▸ Work instructions
Could you reproduce every line of the material below, word for word and in the same order?

▸ Stored data entries
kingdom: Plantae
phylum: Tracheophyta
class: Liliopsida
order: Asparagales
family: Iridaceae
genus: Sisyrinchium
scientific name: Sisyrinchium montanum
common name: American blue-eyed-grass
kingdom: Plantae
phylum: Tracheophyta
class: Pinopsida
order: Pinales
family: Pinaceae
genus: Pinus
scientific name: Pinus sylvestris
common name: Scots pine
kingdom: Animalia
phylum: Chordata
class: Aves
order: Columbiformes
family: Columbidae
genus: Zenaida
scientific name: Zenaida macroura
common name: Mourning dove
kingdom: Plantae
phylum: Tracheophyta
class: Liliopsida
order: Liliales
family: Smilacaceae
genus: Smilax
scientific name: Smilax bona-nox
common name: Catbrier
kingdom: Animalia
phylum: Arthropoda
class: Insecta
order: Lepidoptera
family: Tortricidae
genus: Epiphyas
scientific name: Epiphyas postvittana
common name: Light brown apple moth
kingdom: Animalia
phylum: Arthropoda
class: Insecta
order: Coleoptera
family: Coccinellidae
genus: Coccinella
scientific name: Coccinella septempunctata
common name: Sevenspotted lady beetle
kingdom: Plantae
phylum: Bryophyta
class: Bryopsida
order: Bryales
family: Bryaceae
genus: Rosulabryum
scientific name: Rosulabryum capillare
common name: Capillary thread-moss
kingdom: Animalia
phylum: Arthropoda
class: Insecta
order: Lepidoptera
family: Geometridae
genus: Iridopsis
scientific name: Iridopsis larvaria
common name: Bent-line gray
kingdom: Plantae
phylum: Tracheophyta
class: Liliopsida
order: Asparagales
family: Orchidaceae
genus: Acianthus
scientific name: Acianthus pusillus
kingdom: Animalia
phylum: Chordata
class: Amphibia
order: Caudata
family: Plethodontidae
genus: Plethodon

▸ Solution
kingdom: Plantae
phylum: Tracheophyta
class: Liliopsida
order: Asparagales
family: Iridaceae
genus: Sisyrinchium
scientific name: Sisyrinchium montanum
common name: American blue-eyed-grass
kingdom: Plantae
phylum: Tracheophyta
class: Pinopsida
order: Pinales
family: Pinaceae
genus: Pinus
scientific name: Pinus sylvestris
common name: Scots pine
kingdom: Animalia
phylum: Chordata
class: Aves
order: Columbiformes
family: Columbidae
genus: Zenaida
scientific name: Zenaida macroura
common name: Mourning dove
kingdom: Plantae
phylum: Tracheophyta
class: Liliopsida
order: Liliales
family: Smilacaceae
genus: Smilax
scientific name: Smilax bona-nox
common name: Catbrier
kingdom: Animalia
phylum: Arthropoda
class: Insecta
order: Lepidoptera
family: Tortricidae
genus: Epiphyas
scientific name: Epiphyas postvittana
common name: Light brown apple moth
kingdom: Animalia
phylum: Arthropoda
class: Insecta
order: Coleoptera
family: Coccinellidae
genus: Coccinella
scientific name: Coccinella septempunctata
common name: Sevenspotted lady beetle
kingdom: Plantae
phylum: Bryophyta
class: Bryopsida
order: Bryales
family: Bryaceae
genus: Rosulabryum
scientific name: Rosulabryum capillare
common name: Capillary thread-moss
kingdom: Animalia
phylum: Arthropoda
class: Insecta
order: Lepidoptera
family: Geometridae
genus: Iridopsis
scientific name: Iridopsis larvaria
common name: Bent-line gray
kingdom: Plantae
phylum: Tracheophyta
class: Liliopsida
order: Asparagales
family: Orchidaceae
genus: Acianthus
scientific name: Acianthus pusillus
kingdom: Animalia
phylum: Chordata
class: Amphibia
order: Caudata
family: Plethodontidae
genus: Plethodon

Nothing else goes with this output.